You've created your race, tested it, and have determined that it’s perfect. Now it's time to play a real game! You start out on your homeworld with a few ships and (at best) knowledge of a few nearby planets. The game tells you that your people are ready to leave the nest… Are you?

The information in this chapter applies both to testbeds and real games.


It's time to expand your empire! Unless you've chosen to be immune to Gravity, Temperature, and Radiation, you're going to have to find out what the universe has to offer before you send your colonists away. Some worlds will be too big, others too hot, and still others will have flesh-searing radiation. Before you send your colonists out to brave the unknown, why not make it known? This is the job of your intrepid explorers, otherwise known as your scouts.

fig 4.1
Your empire in the year 2400.
All game snapshots in this chapter, unless otherwise specified, are taken in 'Planet Value' mode.

When you start your first turn, you'll see your interstellar neighborhood for the first time. Depending on your initial scanning abilities (as indicated by the colored circles around your homeworld), you will know either nothing or little about the nearby star systems. Never fear, your scouts are fueled up and ready to cross the universe to find your first claims.

Send Out Your Scouts

Your homeworld will start with some level of non-penetrating scanners (represented by the red circle), which cannot determine planetary attributes (or starbases or ships in orbit) for those remote worlds. The only way to determine the values of those planets is to send a ship (with a scanner) to orbit each planet.

If you happen to start the game with penetrating scanners then ships need only to travel close enough to a system that it falls within penetrating scanner range to learn the planetary attributes. Later on, if your home system has penetrating scanners and a neighboring system falls within range, its attributes will appear and be current from year to year. The effective area of penetrating scanners appears in yellow in the Scanner Pane when the Scanner Coverage Overlay (CTRL+7) is turned on.

fig 4.2
Beginning exploration with penetrating scanners.

If you don't have penetrating scanners on your ships, then you’ll need to visit every system. In the beginning of the game, you usually get one or two ships that aren't exactly scouts (sometimes you get a warship, sometimes a transport, sometimes both) but have enough scanning power to determine a planet's composition while in orbit. It is a good idea early in the game to use these ships as scouts until you know the neighborhood. For now, all ships with scanners will be referred to as 'scouts' even though they may be officially classified as destroyers or freighters.

In Figure 4.2, every ship with a scanner (this race, Jack of all Trades, starts with four) has been given a route to nearby systems, targeting as many of the nearby worlds as possible.
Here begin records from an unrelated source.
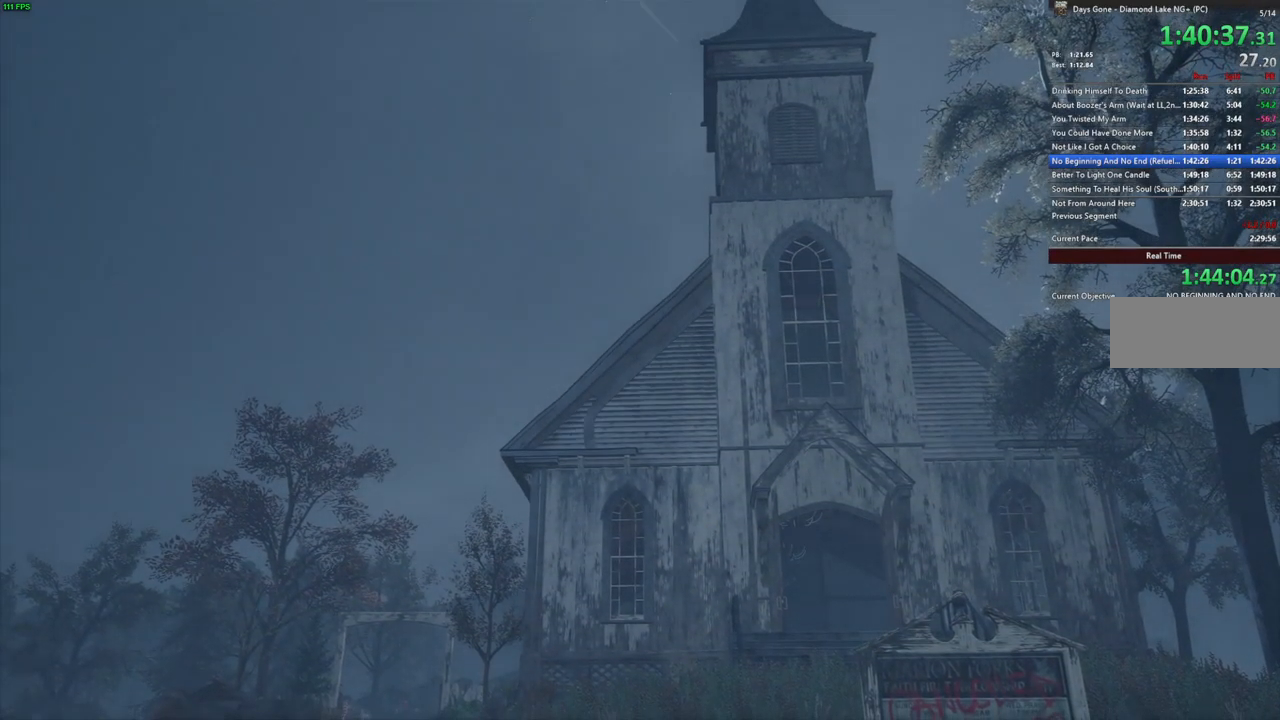
{"keys": ["space"], "mouse": [], "events": []}
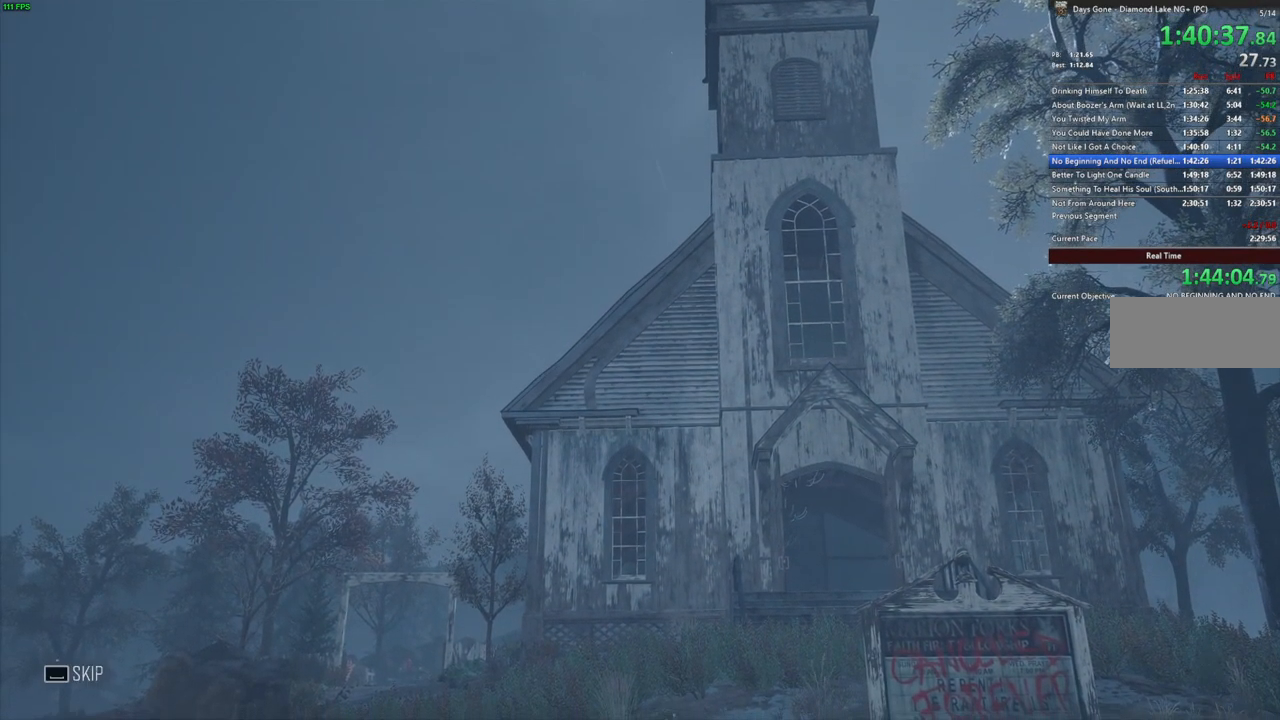
{"keys": ["space"], "mouse": [], "events": []}
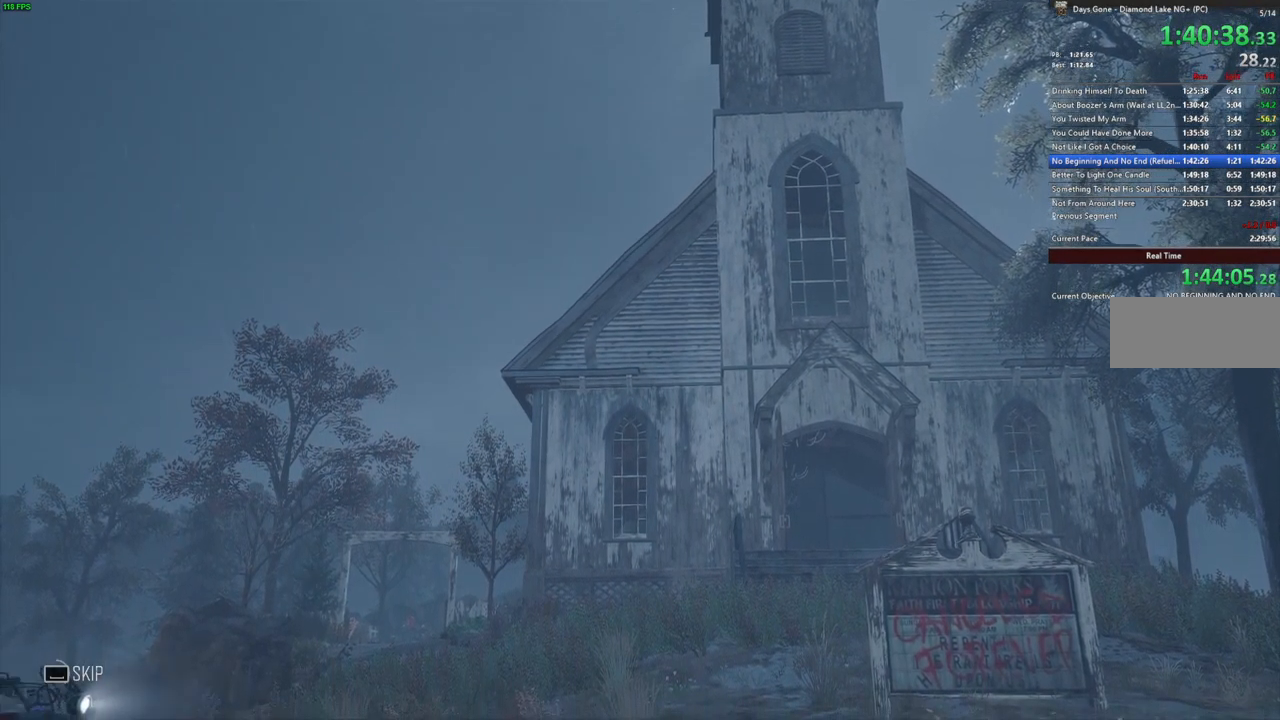
{"keys": ["space"], "mouse": [], "events": []}
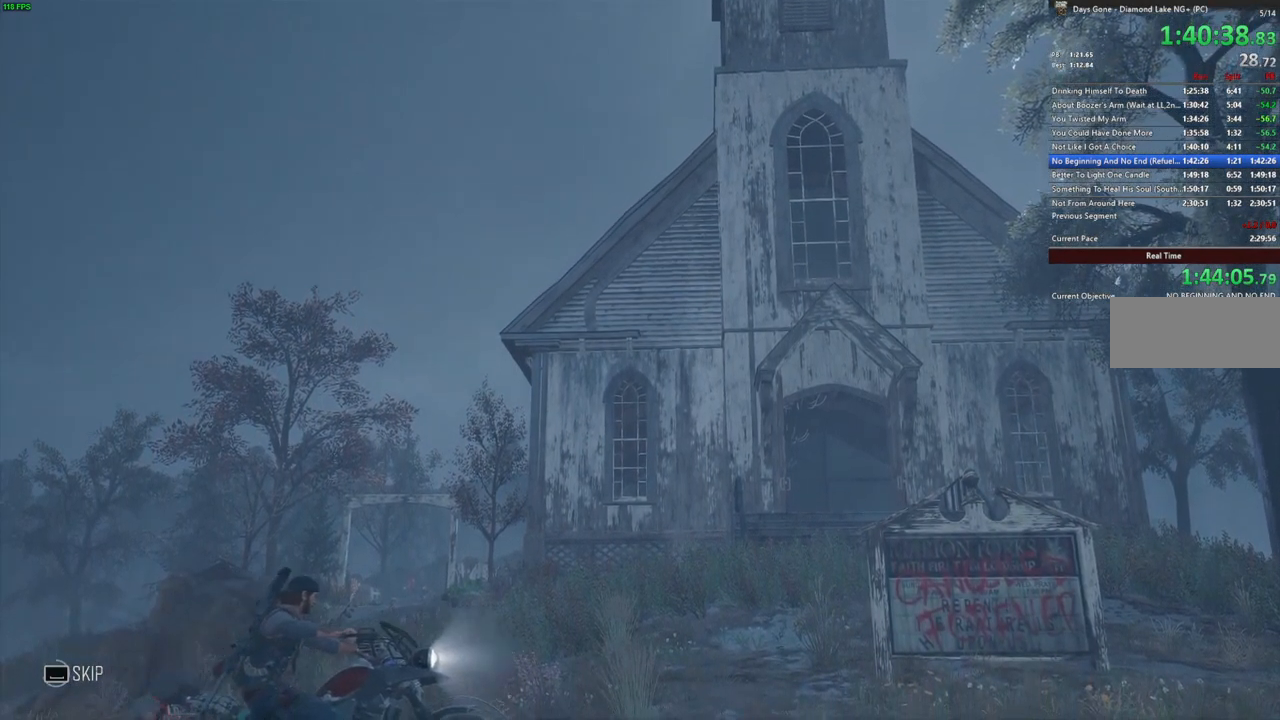
{"keys": ["space"], "mouse": [], "events": []}
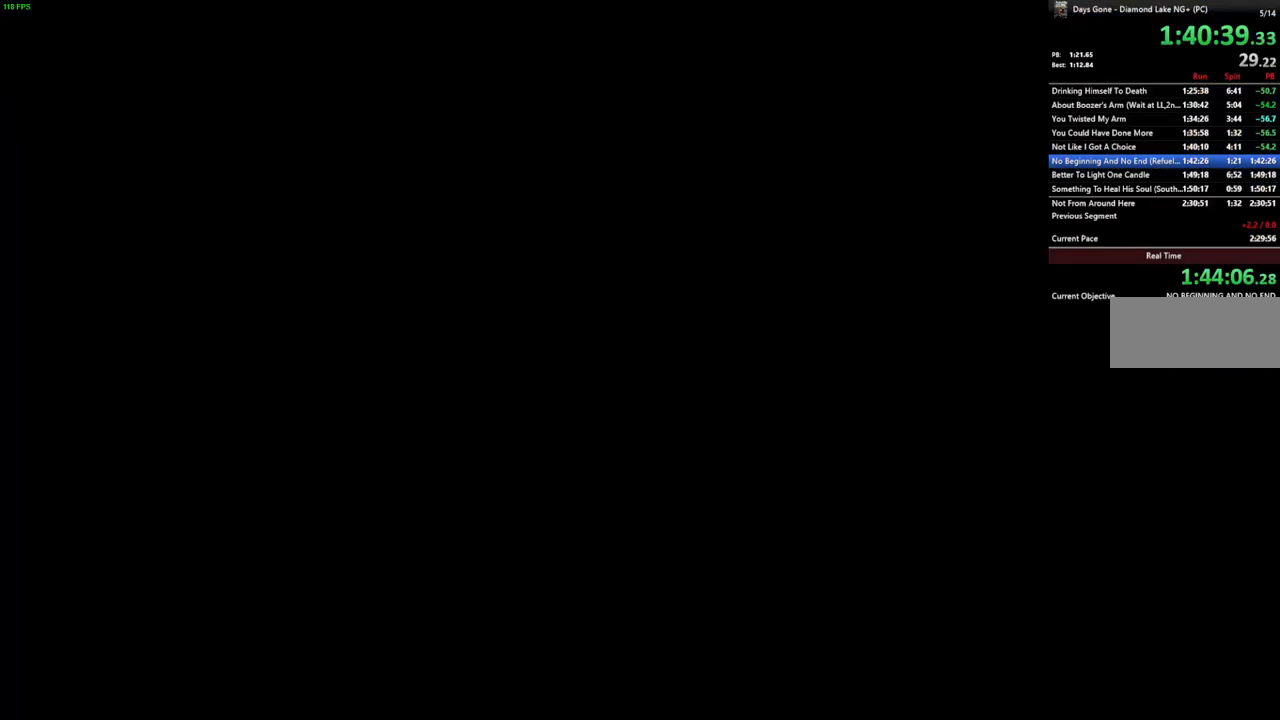
{"keys": ["w"], "mouse": [], "events": [[267, "space", "up"], [350, "w", "down"]]}
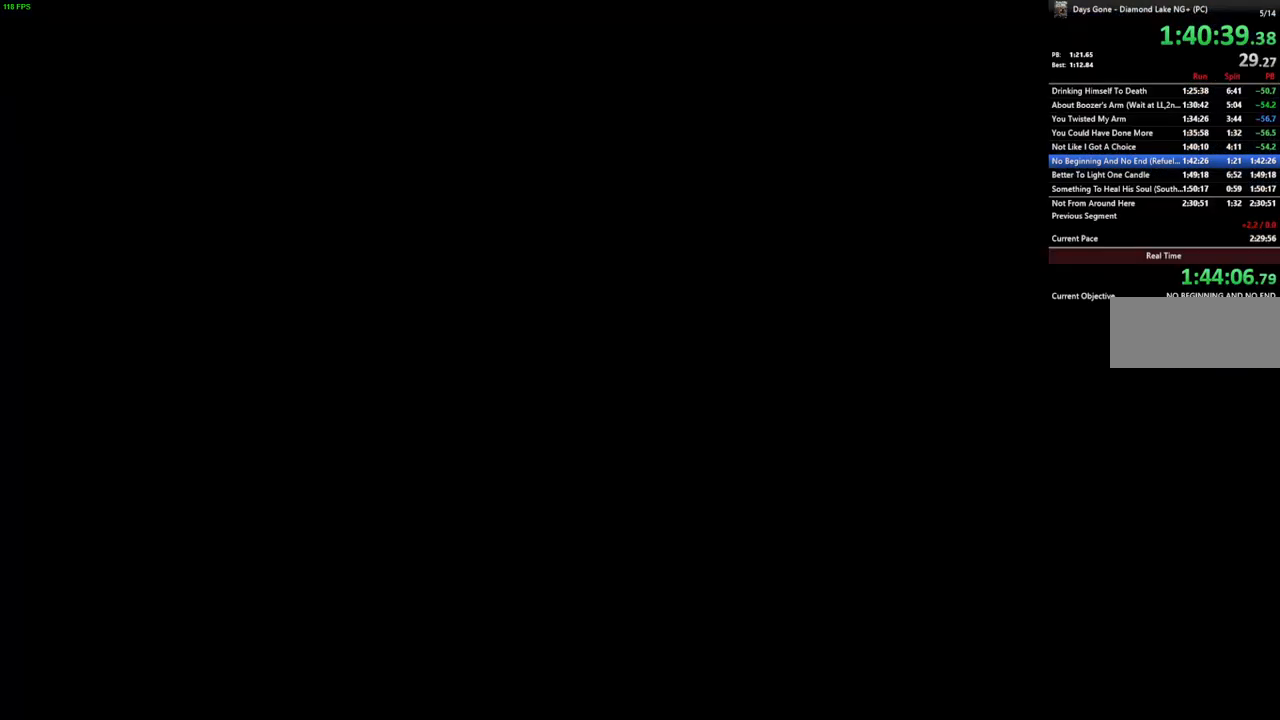
{"keys": ["w"], "mouse": [], "events": []}
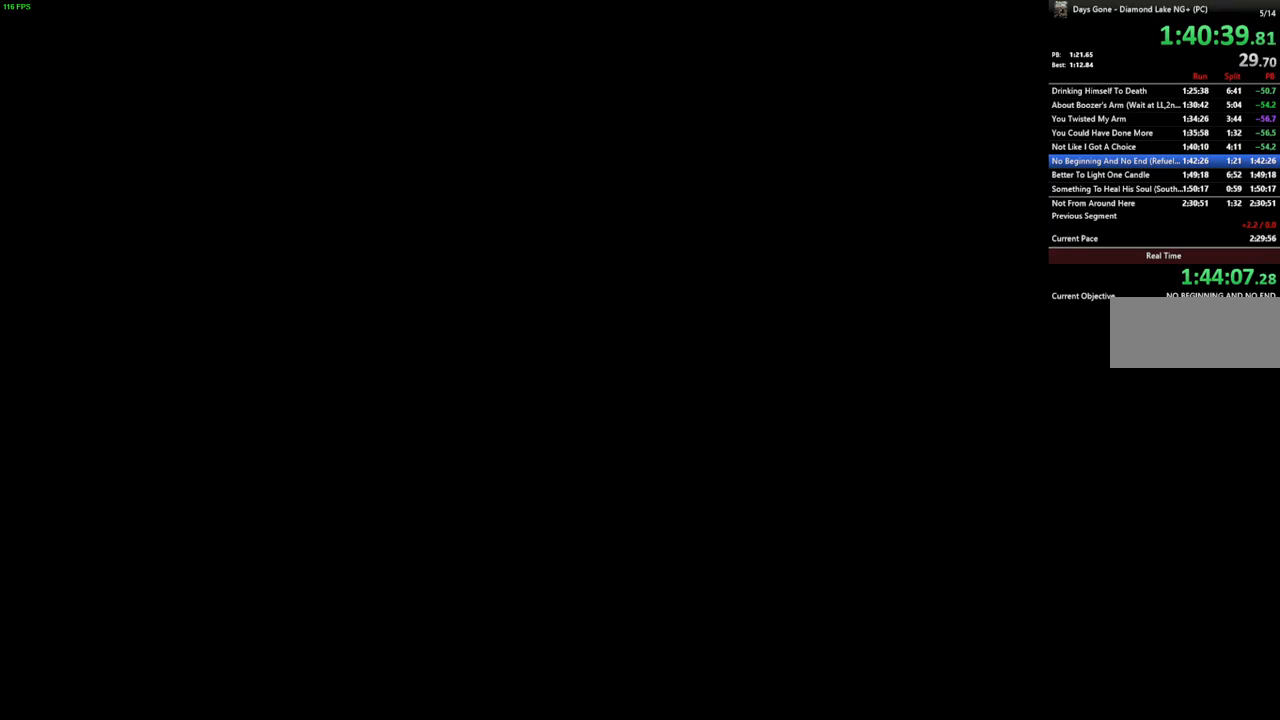
{"keys": ["w"], "mouse": [], "events": []}
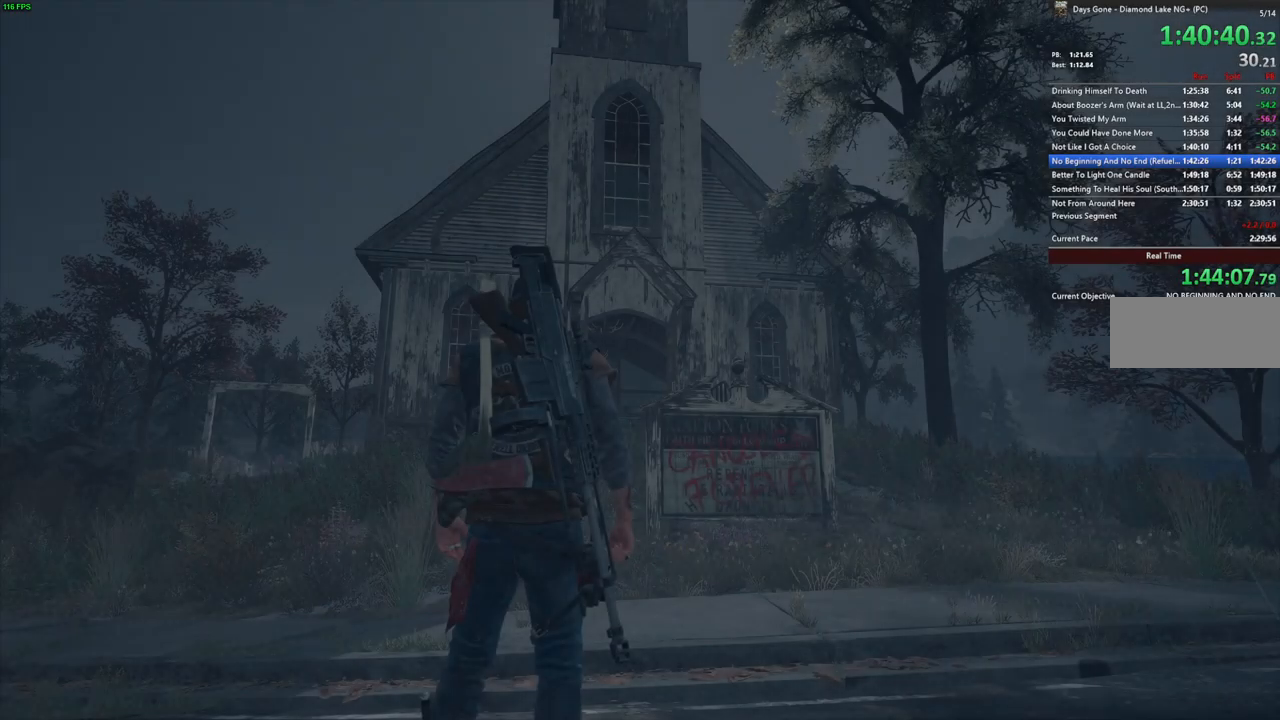
{"keys": ["w"], "mouse": [], "events": []}
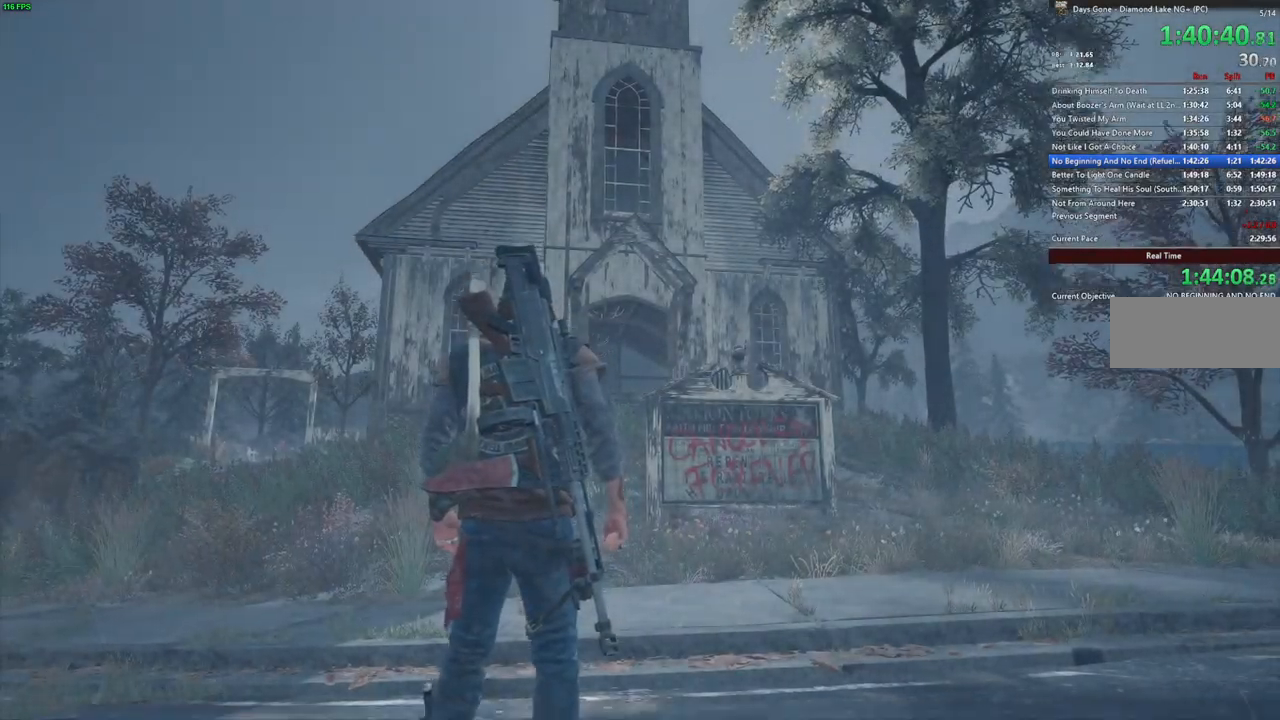
{"keys": ["1", "shift_l", "w"], "mouse": [], "events": [[34, "shift_l", "down"], [467, "1", "down"]]}
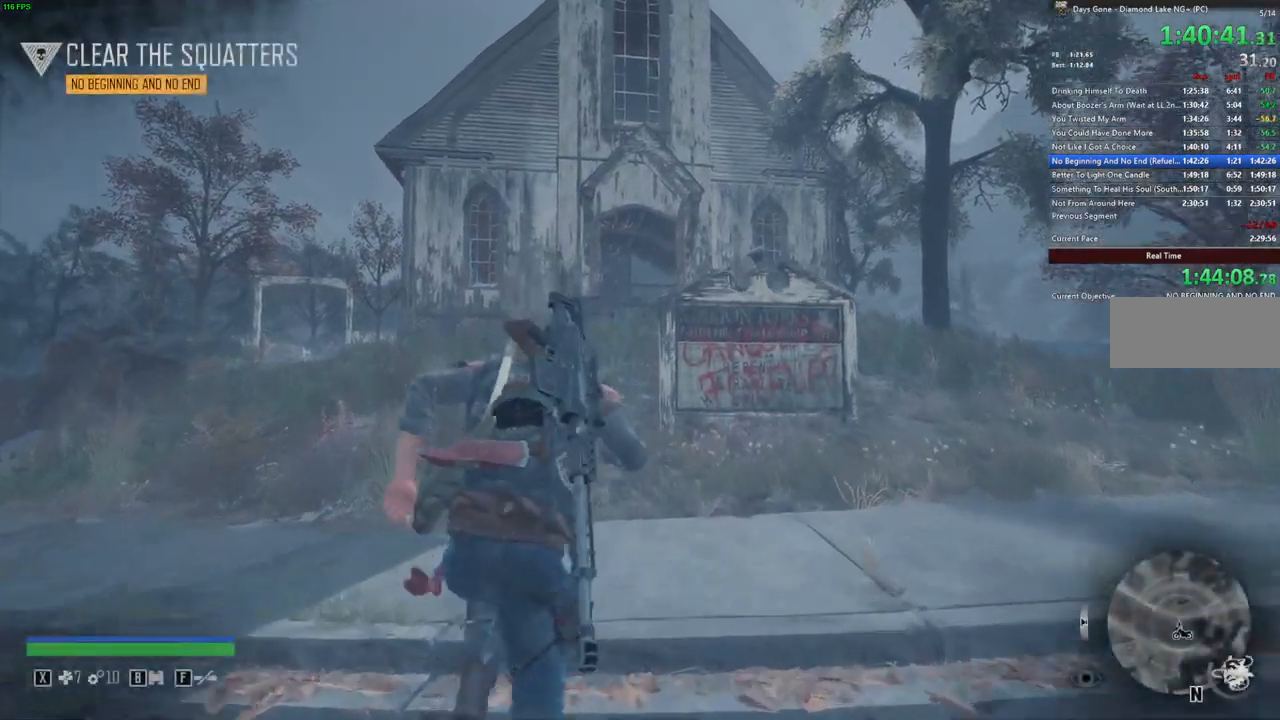
{"keys": ["shift_l", "w"], "mouse": [], "events": [[17, "1", "up"]]}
Although a race with no penetrating scanners has to have a scout visit each of these worlds nearby in order to determine its planetary attributes, what will happen next year with penetrating scanners?

fig 4.3
The scouts, one year from home.

In this example, one scout has discovered a world, and another using penetrating scanners has discovered two more worlds, even before any worlds have even been reached! Races with penetrating scanners can take shortcuts through opportunities like these, deleting waypoints for planets that have already been scanned.

Notice that one of our 'scouts' is without a yellow circle. What's wrong? Nothing, he just doesn't have a penetrating scanner like the other three scouts. He'll still be able to see planetary attributes once he's in orbit of a planet, and non-penetrating scanners are the default for most Primary Racial Traits. Actually, each of these ships has a red circle around it which extends beyond the yellow circle; it just can't be seen due to each ship still being within range of the homeworld's own, more powerful, non-penetrating planetary scanner.

As you can see in Figure 4.4, the first waypoint for uppermost scout was deleted and the scout is now headed toward his second waypoint, since the planetary attributes for his original target have already been discovered. The left- and right-most scouts could now do the same.

fig 4.4
The scouts, two years from home.

In short, direct your scouts to the planets closest to your homeworld as quickly as possible. Once your scouts start exploring planets, you will next need to determine what use those new worlds will be to your future empire.

Read the Map

There are several things about the last map that make it more interesting than the plain map you see in the beginning of the game. First, (in Planet Value mode), the scanner shows red, green, and yellow worlds. Red worlds are so uninhabitable that you don’t currently (and might not ever) possess the technology to terraform them into submission. If you plan on using remote mining to increase your mineral supply, target these worlds with your remote mining fleets.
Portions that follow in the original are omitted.